Easy pre-populate machine name in the form

[Nuffnorm]

We'd like to give some of our users easy URL shortcuts to look up their admin passwords. So it would be good to be able to send it something like: https://access.url.com/Computer/AccessRequest/?ComputerName=my-desktop

I'm not an HTML expert but I think the source has " value="" " in the attributes for the field which may stop this from working (and then I'm not sure of the URL syntax anyway!)

Hope this is an easy one!

[jemmiegod]

Hi @Nuffnorm

This is a potentially dangerous option to have. If you're using this for JIT access, it could reduce the effectiveness of AMS. I can see a scenario where admins would script this with all their servers and they'd run it each morning so they don't have to go to the website to request access each time, effectively adding permanent admins back to your servers, completely nullifying the whole reason for implementing JIT.

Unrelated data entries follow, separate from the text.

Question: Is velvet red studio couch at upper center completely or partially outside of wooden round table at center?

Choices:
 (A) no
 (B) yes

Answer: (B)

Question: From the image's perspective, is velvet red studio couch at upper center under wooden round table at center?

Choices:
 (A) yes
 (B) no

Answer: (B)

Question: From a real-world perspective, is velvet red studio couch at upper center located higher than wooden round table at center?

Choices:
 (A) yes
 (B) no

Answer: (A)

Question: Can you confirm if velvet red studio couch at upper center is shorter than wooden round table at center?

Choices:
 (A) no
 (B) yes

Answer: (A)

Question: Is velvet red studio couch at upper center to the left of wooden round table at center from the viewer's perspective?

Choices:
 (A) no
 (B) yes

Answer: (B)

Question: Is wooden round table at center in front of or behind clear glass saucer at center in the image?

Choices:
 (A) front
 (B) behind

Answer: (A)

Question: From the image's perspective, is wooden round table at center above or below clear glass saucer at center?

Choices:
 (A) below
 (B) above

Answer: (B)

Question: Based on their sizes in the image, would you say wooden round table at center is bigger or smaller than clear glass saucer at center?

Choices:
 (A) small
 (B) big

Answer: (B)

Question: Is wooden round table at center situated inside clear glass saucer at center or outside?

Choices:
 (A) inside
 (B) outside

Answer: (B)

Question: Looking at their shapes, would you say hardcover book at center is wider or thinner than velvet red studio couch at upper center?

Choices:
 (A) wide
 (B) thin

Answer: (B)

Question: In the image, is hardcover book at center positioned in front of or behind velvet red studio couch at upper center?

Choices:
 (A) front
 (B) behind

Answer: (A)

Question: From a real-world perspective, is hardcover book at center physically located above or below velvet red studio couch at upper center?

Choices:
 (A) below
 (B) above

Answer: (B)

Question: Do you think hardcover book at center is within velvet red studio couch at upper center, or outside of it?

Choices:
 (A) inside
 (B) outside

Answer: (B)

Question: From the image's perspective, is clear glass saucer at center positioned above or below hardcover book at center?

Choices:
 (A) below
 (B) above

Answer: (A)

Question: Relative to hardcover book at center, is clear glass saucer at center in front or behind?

I'll let Ryan comment on this though. I'd however suggest you not permit this behaviour even if the feature existed. There's a trade off between security and convenience.

[ryannewington]

Jaysn is right, it could inadvertently open up 'misuse' scenarios, however rate limits could prevent this from being a problem.

I'll have a think about how to implement it. I might be able to do it in a way that allows this feature to be turned 'on' where the organization has assessed the risk profile itself.

[Nuffnorm]

Hi Ryan and Jaysn,

I can see that you’re 100% right about the negative usage scenarios – and this is a poor idea!

Any thoughts on our use-case? Any better way of doing it? Our use case is: We have a set of users who need occasional admin access on their PCs. We wish them to work normally with lower priv.d users (their basic accounts). If they need to look up their admin password, Lithnet/AMS will show it to them, but also automatically changes that password x minutes later. These users will forget their machine names though, and/or type it wrongly so we hoped to give them something to pre-populate it. Any ideas?

Is it possible to associate a user with one or more PCs (which they own) and the admin passwords for all x are shown? (That doesn’t feel tremendously secure either, of course!).

Thanks for your thoughts!

From: Ryan Newington @.> Sent: 02 July 2021 22:15 To: lithnet/access-manager @.> Cc: Mark D. P. Norman @.>; Mention @.> Subject: Re: [lithnet/access-manager] Easy pre-populate machine name in the form (#108)

Jaysn is right, it could inadvertently open up 'misuse' scenarios, however rate limits could prevent this from being a problem.

I'll have a think about how to implement it. I might be able to do it in a way that allows this feature to be turned 'on' where the organization has assessed the risk profile itself.

— You are receiving this because you were mentioned. Reply to this email directly, view it on GitHubhttps://github.com/lithnet/access-manager/issues/108#issuecomment-873259586, or unsubscribehttps://github.com/notifications/unsubscribe-auth/AUWQDU6Z6HQZ7LU7JWHV4FTTVYT3ZANCNFSM47WT32HQ.

[ryannewington]

I think we can do this, it's just a matter of making sure the rate limit settings are appropriate, so that people don't take advantage of it in unintended ways.

At the end of the day, AMS is about protecting organizations from bad guys - not from yourselves. So this is something you'd deal with and assess the risk of internally.

It would be nice for the product to have a 'my computers' page where they could have shortcuts to the computers per-identified as theirs. Or maybe the ability for people to just mark computers as 'favorites' and show them on a dashboard/landing page

[perfectly-preserved-pie]

These users will forget their machine names though

We had the same problem here and I initially thought of your solution. Pre-filled computer names or BGInfo. However (thankfully) management was like "oh, you want admin rights? You need them to do your work? You don't want to stress out over the weekend because this is preventing you from getting admin rights to install a needed software? Then remember your damn computer name when helpdesk provides it the first time."

Paraphrasing of course, but cmon users. Write the computer name down or just look through your emails... favorite it... pin it... it's not too much to ask.

just my 2 cents. This is one of those cases where I think policy would solve this issue rather neatly instead of a new technical solution.